The records below must be output exactly, without pictures.

* * * * * * *

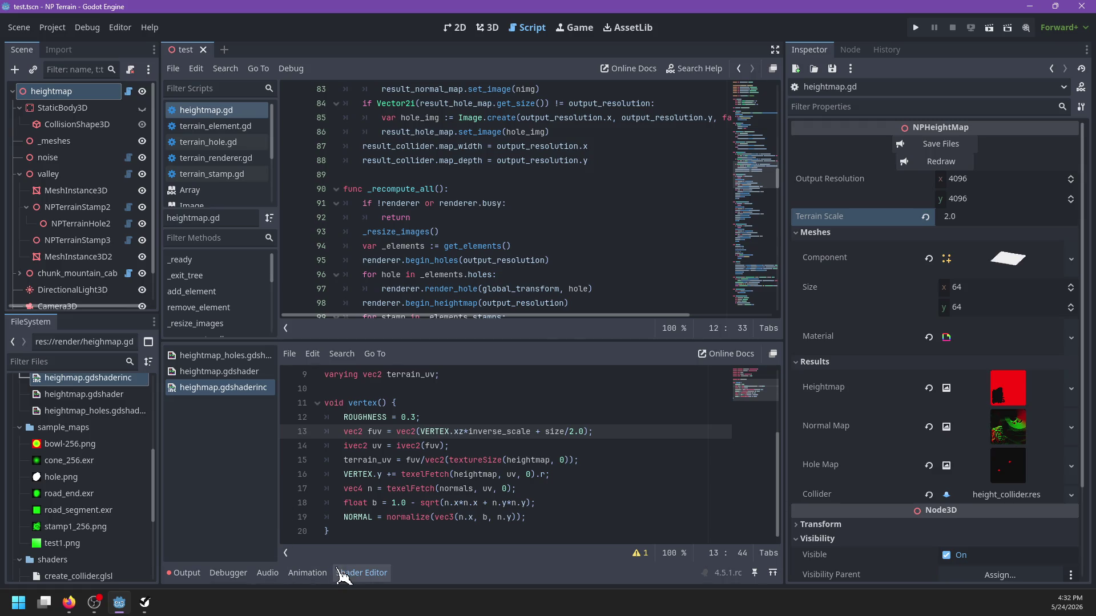
pyautogui.click(361, 573)
pyautogui.scroll(13, 402, 407)
pyautogui.scroll(5, 402, 406)
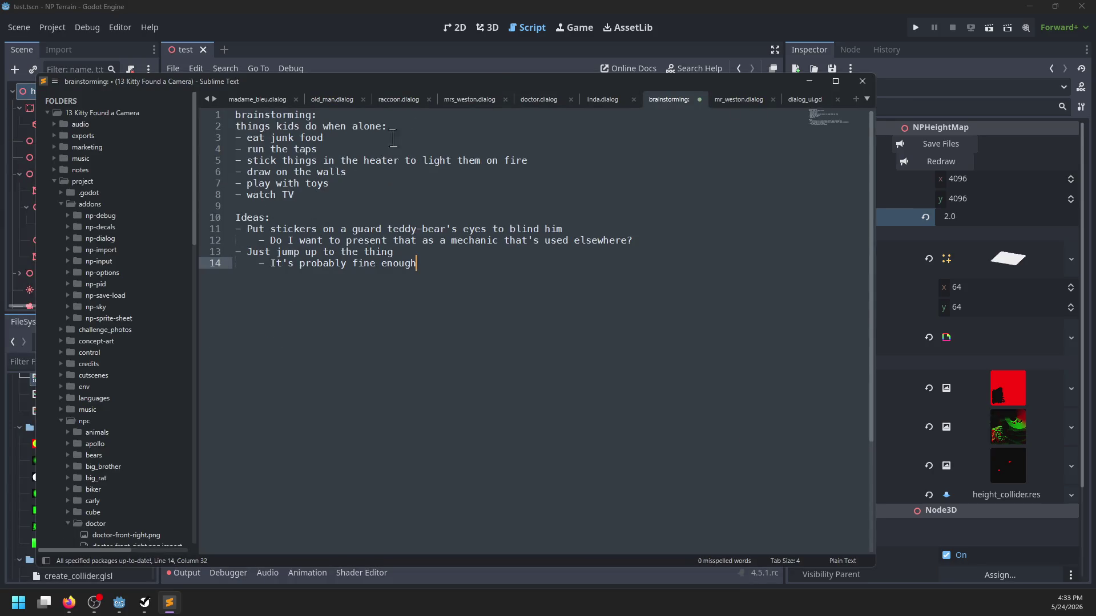
# In Sublime Text, expand np-terrain/shaders and open image_mix.glsl.
pyautogui.moveTo(365, 81); pyautogui.dragTo(0, 83)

* * * * * * *

__Response to this task__.
pyautogui.click(361, 573)
pyautogui.scroll(13, 402, 407)
pyautogui.scroll(5, 402, 406)
# In Sublime Text, expand np-terrain/shaders and open image_mix.glsl.
pyautogui.moveTo(365, 81); pyautogui.dragTo(0, 83)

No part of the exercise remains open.